Comparative analysis of an electrical submersible pump's performance handling viscous Newtonian and non-Newtonian fluids through experimental and CFD approaches

Abstract

Electrical Submersible Pumps (ESPs) are among the most common artificial lifting methods employed nowadays in the O&G industry. This work aims to carry out an exhaustive analysis of the performance and flow features of a multistage ESP when handling Shear-Thinning non-Newtonian fluids, which are commonly found in mature, heavy oil wells. Currently, no studies have been conducted for multistage centrifugal pumps operating under such conditions.

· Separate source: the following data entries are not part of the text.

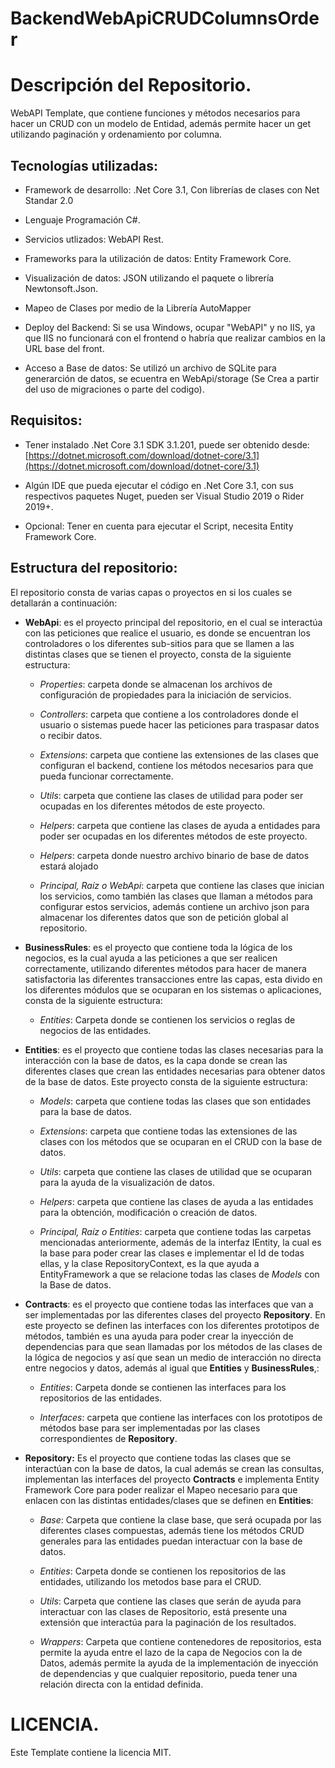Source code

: # BackendWebApiCRUDColumnsOrder

Descripción del Repositorio.
=============================
WebAPI Template, que contiene funciones y métodos necesarios para hacer un CRUD con un modelo de Entidad, además permite hacer un get utilizando paginación y ordenamiento por columna.



Tecnologías utilizadas: 
------------------------

-   Framework de desarrollo: .Net Core 3.1, Con librerías de clases con Net Standar 2.0

-   Lenguaje Programación C\#.

-   Servicios utlizados: WebAPI Rest.

-   Frameworks para la utilización de datos: Entity Framework Core.

-   Visualización de datos: JSON utilizando el paquete o librería
    Newtonsoft.Json.

-	Mapeo de Clases por medio de la Librería AutoMapper    

-   Deploy del Backend: Si se usa Windows, ocupar \"WebAPI\" y no IIS,
    ya que IIS no funcionará con el frontend o habría que realizar
    cambios en la URL base del front.

-   Acceso a Base de datos: Se utilizó un archivo de SQLite para
    generarción de datos, se ecuentra en WebApi/storage (Se Crea a partir
    del uso de migraciones o parte del codigo). 

Requisitos:
-----------

-   Tener instalado .Net Core 3.1 SDK 3.1.201, puede ser obtenido desde:
    [https://dotnet.microsoft.com/download/dotnet-core/3.1](https://dotnet.microsoft.com/download/dotnet-core/3.1)

-   Algún IDE que pueda ejecutar el código en .Net Core 3.1, con sus
    respectivos paquetes Nuget, pueden ser Visual Studio 2019 o Rider 2019+.

-   Opcional: Tener en cuenta para ejecutar el Script, necesita Entity
    Framework Core.

Estructura del repositorio:
---------------------------

El repositorio consta de varias capas o proyectos en si los cuales se
detallarán a continuación:

-   **WebApi**: es el proyecto principal del repositorio, en el cual se
    interactúa con las peticiones que realice el usuario, es donde se
    encuentran los controladores o los diferentes sub-sitios para que se
    llamen a las distintas clases que se tienen el proyecto, consta de
    la siguiente estructura:

    -   *Properties*: carpeta donde se almacenan los archivos de
        configuración de propiedades para la iniciación de servicios.

    -   *Controllers*: carpeta que contiene a los controladores donde el
        usuario o sistemas puede hacer las peticiones para traspasar
        datos o recibir datos.

    -   *Extensions*: carpeta que contiene las extensiones de las clases
        que configuran el backend, contiene los métodos necesarios para
        que pueda funcionar correctamente.

    -   *Utils*: carpeta que contiene las clases de utilidad
        para poder ser ocupadas en los diferentes métodos de este
        proyecto.

    -   *Helpers*: carpeta que contiene las clases de ayuda a entidades
        para poder ser ocupadas en los diferentes métodos de este
        proyecto.

    -   *Helpers*: carpeta donde nuestro archivo binario de base de 
    	datos estará alojado

    -   *Principal, Raíz o WebApi*: carpeta que contiene las clases que
        inician los servicios, como también las clases que llaman a
        métodos para configurar estos servicios, además contiene un
        archivo json para almacenar los diferentes datos que son de
        petición global al repositorio.

-   **BusinessRules**: es el proyecto que contiene toda la lógica de los
    negocios, es la cual ayuda a las peticiones a que ser realicen
    correctamente, utilizando diferentes métodos para hacer de manera
    satisfactoria las diferentes transacciones entre las capas, esta
    divido en los diferentes módulos que se ocuparan en los sistemas o
    aplicaciones, consta de la siguiente estructura:

	-	*Entities*: Carpeta donde se contienen los servicios o reglas
		de negocios de las entidades.

-   **Entities**: es el proyecto que contiene todas las clases
    necesarias para la interacción con la base de datos, es la capa
    donde se crean las diferentes clases que crean las entidades
    necesarias para obtener datos de la base de datos. Este proyecto
    consta de la siguiente estructura:

    -   *Models*: carpeta que contiene todas las clases que son
        entidades para la base de datos.

    -   *Extensions*: carpeta que contiene todas las extensiones de las
        clases con los métodos que se ocuparan en el CRUD con la base de
        datos.

    -   *Utils*: carpeta que contiene las clases de utilidad que se 
    	ocuparan para la ayuda de la visualización de datos.

    -   *Helpers*: carpeta que contiene las clases de ayuda a las entidades
    	para la obtención, modificación o creación de datos.

    -   *Principal, Raíz o Entities*: carpeta que contiene todas las
        carpetas mencionadas anteriormente, además de la interfaz
        IEntity, la cual es la base para poder crear las clases e
        implementar el Id de todas ellas, y la clase RepositoryContext,
        es la que ayuda a EntityFramework a que se relacione todas las
        clases de *Models* con la Base de datos.

-   **Contracts**: es el proyecto que contiene todas las interfaces que
    van a ser implementadas por las diferentes clases del proyecto
    **Repository**. En este proyecto se definen las interfaces con los
    diferentes prototipos de métodos, también es una ayuda para poder
    crear la inyección de dependencias para que sean llamadas por los
    métodos de las clases de la lógica de negocios y así que sean un
    medio de interacción no directa entre negocios y datos, además al
    igual que **Entities** y **BusinessRules**,:

    -	*Entities*: Carpeta donde se contienen las interfaces para los
    	repositorios de las entidades.

    -   *Interfaces*: carpeta que contiene las interfaces con los
        prototipos de métodos base para ser implementadas por las clases
        correspondientes de **Repository**.

-   **Repository:** Es el proyecto que contiene todas las clases que se
    interactúan con la base de datos, la cual además se crean las
    consultas, implementan las interfaces del proyecto **Contracts** e
    implementa Entity Framework Core para poder realizar el Mapeo
    necesario para que enlacen con las distintas entidades/clases que se
    definen en **Entities**:

    -   *Base*: Carpeta que contiene la clase base, que será ocupada por
        las diferentes clases compuestas, además tiene los métodos CRUD
        generales para las entidades puedan interactuar con la base de
        datos.

    -	*Entities*: Carpeta donde se contienen los repositorios de las 
    	entidades, utilizando los metodos base para el CRUD.

    -   *Utils*: Carpeta que contiene las clases que serán de ayuda para
        interactuar con las clases de Repositorio, está presente una
        extensión que interactúa para la paginación de los resultados.

    -   *Wrappers*: Carpeta que contiene contenedores de repositorios,
        esta permite la ayuda entre el lazo de la capa de Negocios con
        la de Datos, además permite la ayuda de la implementación de
        inyección de dependencias y que cualquier repositorio, pueda
        tener una relación directa con la entidad definida.


LICENCIA.
==========
Este Template contiene la licencia MIT.
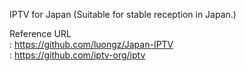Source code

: IPTV for Japan
(Suitable for stable reception in Japan.)

Reference URL   
:  https://github.com/luongz/Japan-IPTV    
:  https://github.com/iptv-org/iptv
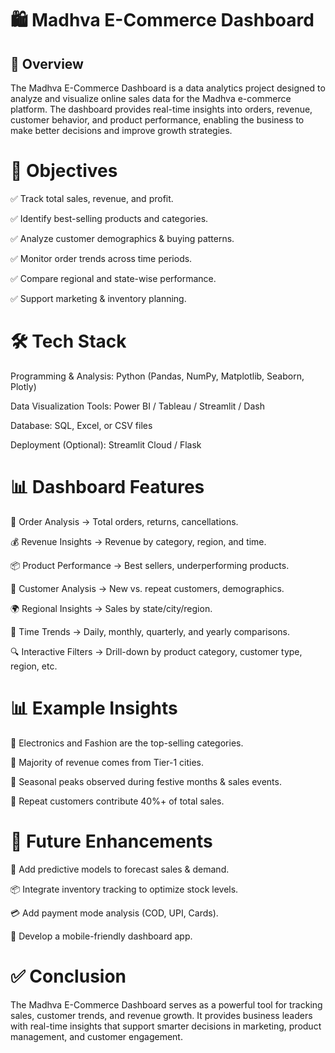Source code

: # 🛍️ Madhva E-Commerce Dashboard
## 📌 Overview

The Madhva E-Commerce Dashboard is a data analytics project designed to analyze and visualize online sales data for the Madhva e-commerce platform. The dashboard provides real-time insights into orders, revenue, customer behavior, and product performance, enabling the business to make better decisions and improve growth strategies.

# 🎯 Objectives

✅ Track total sales, revenue, and profit.

✅ Identify best-selling products and categories.

✅ Analyze customer demographics & buying patterns.

✅ Monitor order trends across time periods.

✅ Compare regional and state-wise performance.

✅ Support marketing & inventory planning.

# 🛠️ Tech Stack

Programming & Analysis: Python (Pandas, NumPy, Matplotlib, Seaborn, Plotly)

Data Visualization Tools: Power BI / Tableau / Streamlit / Dash

Database: SQL, Excel, or CSV files

Deployment (Optional): Streamlit Cloud / Flask             

# 📊 Dashboard Features

🛒 Order Analysis → Total orders, returns, cancellations.

💰 Revenue Insights → Revenue by category, region, and time.

📦 Product Performance → Best sellers, underperforming products.

👥 Customer Analysis → New vs. repeat customers, demographics.

🌍 Regional Insights → Sales by state/city/region.

📅 Time Trends → Daily, monthly, quarterly, and yearly comparisons.

🔍 Interactive Filters → Drill-down by product category, customer type, region, etc.

# 📊 Example Insights

📌 Electronics and Fashion are the top-selling categories.

📌 Majority of revenue comes from Tier-1 cities.

📌 Seasonal peaks observed during festive months & sales events.

📌 Repeat customers contribute 40%+ of total sales.

# 📅 Future Enhancements

🔮 Add predictive models to forecast sales & demand.

📦 Integrate inventory tracking to optimize stock levels.

💳 Add payment mode analysis (COD, UPI, Cards).

📱 Develop a mobile-friendly dashboard app.

# ✅ Conclusion

The Madhva E-Commerce Dashboard serves as a powerful tool for tracking sales, customer trends, and revenue growth. It provides business leaders with real-time insights that support smarter decisions in marketing, product management, and customer engagement.
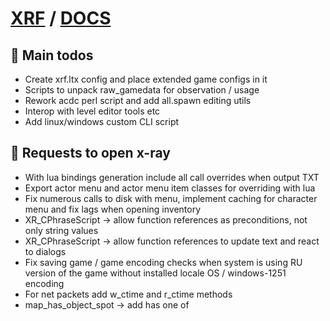 # [XRF](../README.md) / [DOCS](./README.md)

## 🧰 Main todos

- Create xrf.ltx config and place extended game configs in it
- Scripts to unpack raw_gamedata for observation / usage
- Rework acdc perl script and add all.spawn editing utils
- Interop with level editor tools etc
- Add linux/windows custom CLI script

## 🧰 Requests to open x-ray

- With lua bindings generation include all call overrides when output TXT
- Export actor menu and actor menu item classes for overriding with lua
- Fix numerous calls to disk with menu, implement caching for character menu and fix lags when opening inventory
- XR_CPhraseScript -> allow function references as preconditions, not only string values
- XR_CPhraseScript -> allow function references to update text and react to dialogs
- Fix saving game / game encoding checks when system is using RU version of the game without installed locale OS / windows-1251 encoding
- For net packets add w_ctime and r_ctime methods
- map_has_object_spot -> add has one of
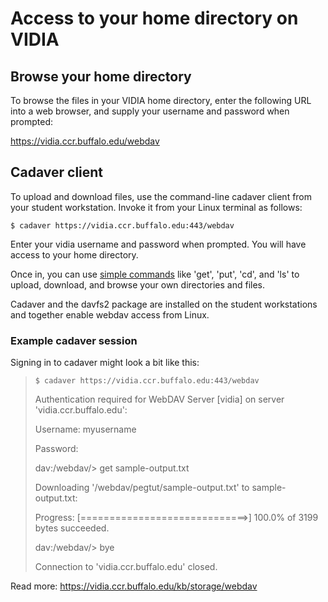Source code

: # Access to your home directory on VIDIA


## Browse your home directory

To browse the files in your VIDIA home directory, enter the 
following URL into a web browser, and supply your username and 
password when prompted:

https://vidia.ccr.buffalo.edu/webdav


## Cadaver client

To upload and download files, use the command-line cadaver client from your student workstation. Invoke it from your Linux terminal as follows:

`$ cadaver https://vidia.ccr.buffalo.edu:443/webdav`

Enter your vidia username and password when prompted. You will have access to your home directory.

Once in, you can use [simple commands](https://www.cs.colostate.edu/helpdocs/ftp.html) like 'get', 'put', 'cd', and 'ls' to upload, download, and browse your own directories and files.

Cadaver and the davfs2 package are installed on the student workstations and together enable webdav access from Linux.

### Example cadaver session

Signing in to cadaver might look a bit like this:

> `$ cadaver https://vidia.ccr.buffalo.edu:443/webdav`
> 
> Authentication required for WebDAV Server [vidia] on server 'vidia.ccr.buffalo.edu':
> 
> Username: myusername
> 
> Password: 
> 
> dav:/webdav/> get sample-output.txt
> 
> Downloading '/webdav/pegtut/sample-output.txt' to sample-output.txt:
> 
> Progress: [=============================>] 100.0% of 3199 bytes succeeded.
> 
> dav:/webdav/> bye
> 
> Connection to 'vidia.ccr.buffalo.edu' closed.



Read more: https://vidia.ccr.buffalo.edu/kb/storage/webdav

In this study, water, two Newtonian oils of different viscosities, and two non-Newtonian fluids, consisting of two CMC solutions in water (0.5% and 1% w/w), were tested. The testing facility consisted of a four-stage ESP located in a closed-loop arrangement in which the flowrate could be freely manipulated. Experimental measurements were taken to determine the pressure rise and power consumption by the ESP's motor. The CFD model was validated against experimental data collected in this study. The CFD head rise was in excellent agreement against the experimental data for water, with MSE of 4.91%. Good agreement was also observed, with a slight overprediction, for the pump's efficiency, with an MSE of 10.6%. The non-Newtonian fluids best fitted the Cross viscosity model. CMC 0.5% obtained a 12% higher average head rise than that of CMC 1%, despite the latter exhibiting a more pronounced Shear-Thinning trend (higher Cross time constant). It was found that the non-Newtonian fluids tested out-performed, in terms of head rise, the Newtonian oils by an average of 23.5%, and 11.4% against the heavier and the lighter oil, respectively. This improved performance was observed despite the non-Newtonian range of effective viscosities being over one or more orders of magnitude higher than the oils' dynamic viscosities. Furthermore, it was noted that the pump's performance with both non-Newtonian fluids did not deteriorate as rapidly as it did for the viscous oils. This lead to a shift in the BEP towards higher flowrates for the non-Newtonian fluids. This observation was supported by the CFD effective viscosity profiles, which showed a decline in the viscosity as the flowrate increased. CFD proved to be a valuable tool to analyze and understand in depth the viscosity variations and flow features throughout the pump's domain and their connection with the global performance observed for the ESP.